Los tres colores mágicos son:
- Rojo: Como una manzana madura o un tomate.
- Amarillo: Como el sol brillante o un limón.
- Azul: Como el cielo despejado o el mar profundo.
Los colores primarios son únicos y puros, por lo que siempre debemos tenerlos en nuestra caja de pinturas, ya que sin ellos no podríamos crear el resto de los tonos.
Exploración visual en el aula
Si miramos a nuestro alrededor, el mundo está lleno de estos colores. En nuestra clase podemos encontrar:
- Rojo: En las mochilas, en algunos estuches o en las señales de stop.
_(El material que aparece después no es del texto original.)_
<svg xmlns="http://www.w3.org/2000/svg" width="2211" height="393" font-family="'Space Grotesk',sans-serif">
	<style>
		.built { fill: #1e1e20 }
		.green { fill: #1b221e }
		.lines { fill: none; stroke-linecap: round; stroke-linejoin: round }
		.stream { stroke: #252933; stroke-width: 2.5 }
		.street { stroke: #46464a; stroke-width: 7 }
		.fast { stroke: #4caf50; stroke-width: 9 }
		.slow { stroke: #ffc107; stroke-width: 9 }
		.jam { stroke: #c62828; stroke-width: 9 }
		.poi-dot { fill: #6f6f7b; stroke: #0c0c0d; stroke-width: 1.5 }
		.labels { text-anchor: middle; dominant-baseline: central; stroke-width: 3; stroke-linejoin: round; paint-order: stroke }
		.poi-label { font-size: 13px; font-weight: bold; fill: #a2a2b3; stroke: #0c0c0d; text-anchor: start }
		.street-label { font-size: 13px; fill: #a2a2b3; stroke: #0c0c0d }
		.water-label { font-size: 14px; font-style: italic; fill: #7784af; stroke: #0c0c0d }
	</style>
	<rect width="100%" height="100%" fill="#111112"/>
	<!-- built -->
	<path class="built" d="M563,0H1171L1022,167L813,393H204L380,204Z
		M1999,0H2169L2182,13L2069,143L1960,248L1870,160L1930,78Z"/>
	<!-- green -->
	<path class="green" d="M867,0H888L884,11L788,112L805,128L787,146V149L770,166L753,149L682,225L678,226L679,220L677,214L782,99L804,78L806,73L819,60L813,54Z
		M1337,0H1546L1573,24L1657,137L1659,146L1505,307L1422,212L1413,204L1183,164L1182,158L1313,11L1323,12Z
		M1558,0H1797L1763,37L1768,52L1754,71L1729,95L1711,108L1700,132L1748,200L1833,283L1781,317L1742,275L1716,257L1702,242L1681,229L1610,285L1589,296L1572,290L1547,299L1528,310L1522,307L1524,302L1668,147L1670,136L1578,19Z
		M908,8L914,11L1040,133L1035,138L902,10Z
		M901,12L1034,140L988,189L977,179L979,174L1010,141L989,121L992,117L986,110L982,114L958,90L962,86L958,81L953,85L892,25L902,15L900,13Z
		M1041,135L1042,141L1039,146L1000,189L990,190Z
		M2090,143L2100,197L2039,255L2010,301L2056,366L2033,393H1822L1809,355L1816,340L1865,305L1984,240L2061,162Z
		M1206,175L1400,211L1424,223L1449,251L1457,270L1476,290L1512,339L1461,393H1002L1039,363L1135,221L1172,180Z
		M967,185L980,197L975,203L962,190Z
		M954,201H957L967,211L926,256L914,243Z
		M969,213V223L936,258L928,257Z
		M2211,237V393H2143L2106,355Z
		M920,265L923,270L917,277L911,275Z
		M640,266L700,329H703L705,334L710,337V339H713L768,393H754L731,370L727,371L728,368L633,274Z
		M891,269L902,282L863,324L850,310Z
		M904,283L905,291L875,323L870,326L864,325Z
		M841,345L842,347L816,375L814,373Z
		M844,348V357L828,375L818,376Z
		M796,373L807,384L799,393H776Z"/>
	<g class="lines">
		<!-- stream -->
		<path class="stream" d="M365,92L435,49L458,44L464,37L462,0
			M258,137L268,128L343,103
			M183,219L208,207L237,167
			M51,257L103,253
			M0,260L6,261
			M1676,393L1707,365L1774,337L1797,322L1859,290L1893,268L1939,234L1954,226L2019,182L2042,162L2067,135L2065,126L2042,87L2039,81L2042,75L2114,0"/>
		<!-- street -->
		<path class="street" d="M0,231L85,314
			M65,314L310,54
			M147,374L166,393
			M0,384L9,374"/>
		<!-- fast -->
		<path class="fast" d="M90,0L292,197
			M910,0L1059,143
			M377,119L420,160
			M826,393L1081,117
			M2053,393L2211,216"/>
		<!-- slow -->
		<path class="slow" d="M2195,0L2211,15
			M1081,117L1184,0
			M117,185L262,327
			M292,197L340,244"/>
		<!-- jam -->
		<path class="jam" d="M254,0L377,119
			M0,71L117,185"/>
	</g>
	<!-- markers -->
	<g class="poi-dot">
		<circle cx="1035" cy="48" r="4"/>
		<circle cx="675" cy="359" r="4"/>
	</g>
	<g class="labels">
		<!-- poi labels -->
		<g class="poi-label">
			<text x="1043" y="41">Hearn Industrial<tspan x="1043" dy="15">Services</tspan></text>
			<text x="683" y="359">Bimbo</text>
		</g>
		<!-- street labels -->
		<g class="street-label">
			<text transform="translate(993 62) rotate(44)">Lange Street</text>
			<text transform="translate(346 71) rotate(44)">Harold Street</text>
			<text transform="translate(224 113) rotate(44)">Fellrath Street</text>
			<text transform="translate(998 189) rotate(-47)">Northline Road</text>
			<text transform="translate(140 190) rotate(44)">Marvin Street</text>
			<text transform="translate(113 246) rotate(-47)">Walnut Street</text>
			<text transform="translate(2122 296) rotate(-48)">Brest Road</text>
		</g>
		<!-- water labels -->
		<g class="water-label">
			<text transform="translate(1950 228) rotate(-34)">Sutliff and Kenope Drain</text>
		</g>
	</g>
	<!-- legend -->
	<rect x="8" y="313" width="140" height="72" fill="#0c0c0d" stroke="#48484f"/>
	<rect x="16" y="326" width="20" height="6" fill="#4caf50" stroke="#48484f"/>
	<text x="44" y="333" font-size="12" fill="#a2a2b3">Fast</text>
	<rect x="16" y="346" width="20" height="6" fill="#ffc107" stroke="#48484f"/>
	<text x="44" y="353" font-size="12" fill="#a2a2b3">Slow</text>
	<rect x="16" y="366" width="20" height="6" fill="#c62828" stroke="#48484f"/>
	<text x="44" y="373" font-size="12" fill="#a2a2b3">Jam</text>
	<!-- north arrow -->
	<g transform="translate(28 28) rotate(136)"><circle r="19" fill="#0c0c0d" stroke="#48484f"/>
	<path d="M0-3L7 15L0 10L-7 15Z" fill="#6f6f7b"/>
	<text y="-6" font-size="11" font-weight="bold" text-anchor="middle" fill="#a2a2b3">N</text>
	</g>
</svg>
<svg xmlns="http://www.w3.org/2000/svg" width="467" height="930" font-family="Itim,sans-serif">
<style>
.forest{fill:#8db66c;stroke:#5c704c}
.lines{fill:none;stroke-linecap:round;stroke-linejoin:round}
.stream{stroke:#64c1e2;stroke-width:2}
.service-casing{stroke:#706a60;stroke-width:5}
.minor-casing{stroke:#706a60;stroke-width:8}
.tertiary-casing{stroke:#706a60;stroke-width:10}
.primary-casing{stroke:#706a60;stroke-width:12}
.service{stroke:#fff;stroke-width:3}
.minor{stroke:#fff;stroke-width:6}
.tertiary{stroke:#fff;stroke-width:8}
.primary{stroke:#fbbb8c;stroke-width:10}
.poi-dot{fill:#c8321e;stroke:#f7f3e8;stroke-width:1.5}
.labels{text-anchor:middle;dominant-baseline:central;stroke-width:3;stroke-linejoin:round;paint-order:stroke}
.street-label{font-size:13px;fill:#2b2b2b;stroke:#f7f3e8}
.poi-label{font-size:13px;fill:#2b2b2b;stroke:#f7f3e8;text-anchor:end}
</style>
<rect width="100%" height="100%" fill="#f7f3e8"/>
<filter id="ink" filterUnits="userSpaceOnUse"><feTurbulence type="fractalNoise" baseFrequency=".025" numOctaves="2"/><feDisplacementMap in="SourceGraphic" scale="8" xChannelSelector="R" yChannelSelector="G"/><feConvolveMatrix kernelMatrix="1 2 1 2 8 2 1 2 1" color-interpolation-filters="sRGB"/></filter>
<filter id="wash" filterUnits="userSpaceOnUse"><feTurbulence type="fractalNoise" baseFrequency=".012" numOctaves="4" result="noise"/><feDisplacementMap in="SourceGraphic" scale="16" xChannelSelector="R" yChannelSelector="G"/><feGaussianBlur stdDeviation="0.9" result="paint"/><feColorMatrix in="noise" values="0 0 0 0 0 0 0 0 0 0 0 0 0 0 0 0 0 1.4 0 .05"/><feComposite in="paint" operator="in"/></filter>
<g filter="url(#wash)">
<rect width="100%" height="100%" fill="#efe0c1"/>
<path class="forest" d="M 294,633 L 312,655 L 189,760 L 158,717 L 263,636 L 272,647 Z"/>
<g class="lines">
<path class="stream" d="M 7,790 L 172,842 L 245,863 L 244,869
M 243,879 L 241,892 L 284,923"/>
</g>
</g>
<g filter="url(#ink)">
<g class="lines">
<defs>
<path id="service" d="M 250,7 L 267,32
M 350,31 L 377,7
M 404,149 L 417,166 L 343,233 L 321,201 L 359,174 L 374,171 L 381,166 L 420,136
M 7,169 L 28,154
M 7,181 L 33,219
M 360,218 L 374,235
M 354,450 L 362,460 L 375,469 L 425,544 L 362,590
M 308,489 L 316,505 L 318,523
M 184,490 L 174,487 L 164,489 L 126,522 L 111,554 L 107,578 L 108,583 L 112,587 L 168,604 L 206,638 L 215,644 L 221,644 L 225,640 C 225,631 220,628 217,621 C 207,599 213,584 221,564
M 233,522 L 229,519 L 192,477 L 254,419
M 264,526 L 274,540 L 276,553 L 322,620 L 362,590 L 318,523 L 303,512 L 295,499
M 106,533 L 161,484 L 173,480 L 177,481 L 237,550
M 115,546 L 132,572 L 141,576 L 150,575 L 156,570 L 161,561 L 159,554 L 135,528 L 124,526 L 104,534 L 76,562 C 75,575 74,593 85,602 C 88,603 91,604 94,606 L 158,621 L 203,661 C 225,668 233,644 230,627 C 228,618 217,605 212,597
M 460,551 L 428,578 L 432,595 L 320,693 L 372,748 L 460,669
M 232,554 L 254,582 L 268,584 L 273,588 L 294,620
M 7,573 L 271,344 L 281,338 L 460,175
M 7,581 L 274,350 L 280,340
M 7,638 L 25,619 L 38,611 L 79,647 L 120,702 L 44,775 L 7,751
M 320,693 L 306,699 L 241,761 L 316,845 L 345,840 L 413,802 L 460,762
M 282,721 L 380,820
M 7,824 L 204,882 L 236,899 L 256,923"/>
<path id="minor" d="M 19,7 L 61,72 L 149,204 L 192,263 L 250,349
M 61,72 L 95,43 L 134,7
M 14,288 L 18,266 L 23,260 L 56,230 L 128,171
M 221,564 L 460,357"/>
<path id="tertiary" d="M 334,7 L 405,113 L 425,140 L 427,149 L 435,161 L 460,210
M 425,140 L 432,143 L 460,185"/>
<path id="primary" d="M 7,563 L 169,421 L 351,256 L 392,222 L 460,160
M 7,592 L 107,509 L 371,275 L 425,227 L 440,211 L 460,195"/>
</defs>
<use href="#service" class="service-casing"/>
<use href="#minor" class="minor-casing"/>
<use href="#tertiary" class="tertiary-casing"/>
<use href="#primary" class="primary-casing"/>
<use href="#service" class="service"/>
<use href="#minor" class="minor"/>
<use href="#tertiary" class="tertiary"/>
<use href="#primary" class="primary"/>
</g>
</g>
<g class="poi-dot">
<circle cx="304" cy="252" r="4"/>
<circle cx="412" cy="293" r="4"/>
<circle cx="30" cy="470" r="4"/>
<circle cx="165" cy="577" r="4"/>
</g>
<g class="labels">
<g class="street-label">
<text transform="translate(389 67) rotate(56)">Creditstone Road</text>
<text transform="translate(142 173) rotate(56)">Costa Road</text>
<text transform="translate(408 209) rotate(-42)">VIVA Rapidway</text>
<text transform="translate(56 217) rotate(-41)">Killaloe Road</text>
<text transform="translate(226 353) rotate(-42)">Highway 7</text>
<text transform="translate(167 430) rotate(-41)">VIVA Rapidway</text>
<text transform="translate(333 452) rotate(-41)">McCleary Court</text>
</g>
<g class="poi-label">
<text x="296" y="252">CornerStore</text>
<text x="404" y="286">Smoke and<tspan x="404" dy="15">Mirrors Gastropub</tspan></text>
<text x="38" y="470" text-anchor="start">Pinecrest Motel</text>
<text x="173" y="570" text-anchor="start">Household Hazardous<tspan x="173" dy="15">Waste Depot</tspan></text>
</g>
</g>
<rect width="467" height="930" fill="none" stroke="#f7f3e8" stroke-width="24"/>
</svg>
- Amarillo: En los lápices de madera, en las gomas de borrar o en las flores del patio.
- Azul: En los cuadernos, en nuestras sillas o en la ropa de los compañeros.
Cuando usamos ceras o rotuladores, el color primario se ve muy fuerte y brillante. Es importante aprender a pintar sin apretar demasiado para que el color se mantenga limpio y bonito.
Pintando con los dedos
Una de las mejores formas de conocer los colores es tocándolos. La pintura de dedos nos permite sentir la textura suave y fría del color. Al usar nuestros dedos, podemos controlar mejor el trazo:
- Podemos hacer puntos pequeños.
- Podemos hacer líneas largas y curvas.
- Podemos rellenar círculos grandes.
Al pintar directamente con la mano, nuestro cerebro reconoce el color de forma más rápida y divertida.